The Navy and other military services offer two reporting channels for servicemembers who are victims of sexual assault. The “restricted reporting” mechanism lets them seek confidential counseling and support without going directly to their commanders and being identified by name; they can make a decision later about whether to pursue prosecution against the offender. “Unrestricted” reports go directly through a servicemember’s chain of command.

Greenert said internal Navy polling shows victims generally feel that they’re being treated fairly.

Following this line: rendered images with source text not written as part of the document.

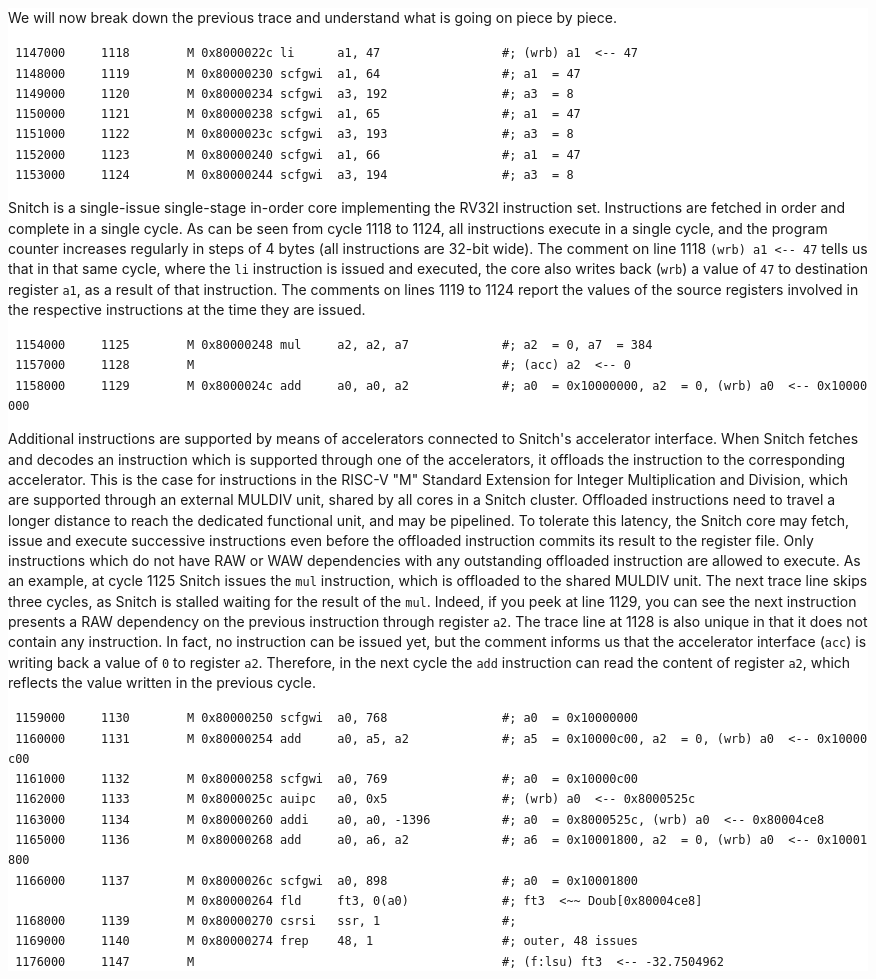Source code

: We will now break down the previous trace and understand what is going on piece by piece.

```
 1147000     1118        M 0x8000022c li      a1, 47                 #; (wrb) a1  <-- 47
 1148000     1119        M 0x80000230 scfgwi  a1, 64                 #; a1  = 47
 1149000     1120        M 0x80000234 scfgwi  a3, 192                #; a3  = 8
 1150000     1121        M 0x80000238 scfgwi  a1, 65                 #; a1  = 47
 1151000     1122        M 0x8000023c scfgwi  a3, 193                #; a3  = 8
 1152000     1123        M 0x80000240 scfgwi  a1, 66                 #; a1  = 47
 1153000     1124        M 0x80000244 scfgwi  a3, 194                #; a3  = 8
```

Snitch is a single-issue single-stage in-order core implementing the RV32I instruction set. Instructions are fetched in order and complete in a single cycle. As can be seen from cycle 1118 to 1124, all instructions execute in a single cycle, and the program counter increases regularly in steps of 4 bytes (all instructions are 32-bit wide). The comment on line 1118 `(wrb) a1 <-- 47` tells us that in that same cycle, where the `li` instruction is issued and executed, the core also writes back (`wrb`) a value of `47` to destination register `a1`, as a result of that instruction. The comments on lines 1119 to 1124 report the values of the source registers involved in the respective instructions at the time they are issued.

```
 1154000     1125        M 0x80000248 mul     a2, a2, a7             #; a2  = 0, a7  = 384
 1157000     1128        M                                           #; (acc) a2  <-- 0
 1158000     1129        M 0x8000024c add     a0, a0, a2             #; a0  = 0x10000000, a2  = 0, (wrb) a0  <-- 0x10000000
```

Additional instructions are supported by means of accelerators connected to Snitch's accelerator interface. When Snitch fetches and decodes an instruction which is supported through one of the accelerators, it offloads the instruction to the corresponding accelerator. This is the case for instructions in the RISC-V "M" Standard Extension for Integer Multiplication and Division, which are supported through an external MULDIV unit, shared by all cores in a Snitch cluster. Offloaded instructions need to travel a longer distance to reach the dedicated functional unit, and may be pipelined. To tolerate this latency, the Snitch core may fetch, issue and execute successive instructions even before the offloaded instruction commits its result to the register file. Only instructions which do not have RAW or WAW dependencies with any outstanding offloaded instruction are allowed to execute. As an example, at cycle 1125 Snitch issues the `mul` instruction, which is offloaded to the shared MULDIV unit. The next trace line skips three cycles, as Snitch is stalled waiting for the result of the `mul`. Indeed, if you peek at line 1129, you can see the next instruction presents a RAW dependency on the previous instruction through register `a2`. The trace line at 1128 is also unique in that it does not contain any instruction. In fact, no instruction can be issued yet, but the comment informs us that the accelerator interface (`acc`) is writing back a value of `0` to register `a2`. Therefore, in the next cycle the `add` instruction can read the content of register `a2`, which reflects the value written in the previous cycle.

```
 1159000     1130        M 0x80000250 scfgwi  a0, 768                #; a0  = 0x10000000
 1160000     1131        M 0x80000254 add     a0, a5, a2             #; a5  = 0x10000c00, a2  = 0, (wrb) a0  <-- 0x10000c00
 1161000     1132        M 0x80000258 scfgwi  a0, 769                #; a0  = 0x10000c00
 1162000     1133        M 0x8000025c auipc   a0, 0x5                #; (wrb) a0  <-- 0x8000525c
 1163000     1134        M 0x80000260 addi    a0, a0, -1396          #; a0  = 0x8000525c, (wrb) a0  <-- 0x80004ce8
 1165000     1136        M 0x80000268 add     a0, a6, a2             #; a6  = 0x10001800, a2  = 0, (wrb) a0  <-- 0x10001800
 1166000     1137        M 0x8000026c scfgwi  a0, 898                #; a0  = 0x10001800
                         M 0x80000264 fld     ft3, 0(a0)             #; ft3  <~~ Doub[0x80004ce8]
 1168000     1139        M 0x80000270 csrsi   ssr, 1                 #; 
 1169000     1140        M 0x80000274 frep    48, 1                  #; outer, 48 issues
 1176000     1147        M                                           #; (f:lsu) ft3  <-- -32.7504962
```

“But what isn’t changing is the numbers,” he said. “Right now, I’ll be honest with you, I don’t believe my commanders and senior enlisted leaders fully grasp the significance of this. That this is occurring every day in their Navy, where one sailor is sexually assaulting another. We’ve got to look at the occasions that tend to precipitate it. We’ve got to have the guts to stop being bystanders and start being interventionalists and stop it. I think it could be a challenge for our time. It’s eating away at us underneath in a way I don’t think I fully understand yet.”

One thing the Navy does understand is that drinking is a factor in many of the assaults. The service’s own statistics show that alcohol is involved in 46 percent of the cases for which it has detailed data – the cases reported through the unrestricted channel, where report their cases through their commanders and can seek prosecution.

Greenert said in most of those cases, the perpetrators are using alcohol, as, in effect, a weapon.

“In the vast preponderance of these cases, it’s somebody who is older, more experienced, and very deliberately feeds alcohol to a potential victim,” he said. “It’s a very predatory kind of approach, a premeditated approach.

April is sexual assault awareness month. In the Navy, that means every single sailor is receiving two full hours of mandatory training on sexual assault awareness and prevention. Commands have the option of offering those two-hour sessions all at once, or preferably, according to the Navy, breaking the training into four half-hour sessions in order to keep the topic fresh in sailors’ minds.

Earlier this year, the Navy launched a new effort to realign its programs under the heading of the “21st Century Sailor and Marine Initiative.” The initiative includes a new policy that requires all sailors reporting aboard a Navy ship to submit to an breath test. Top Navy officials said at the time that irresponsible alcohol use was a common thread in a number of the social problems the service faces, including sexual assault, domestic violence and DUI.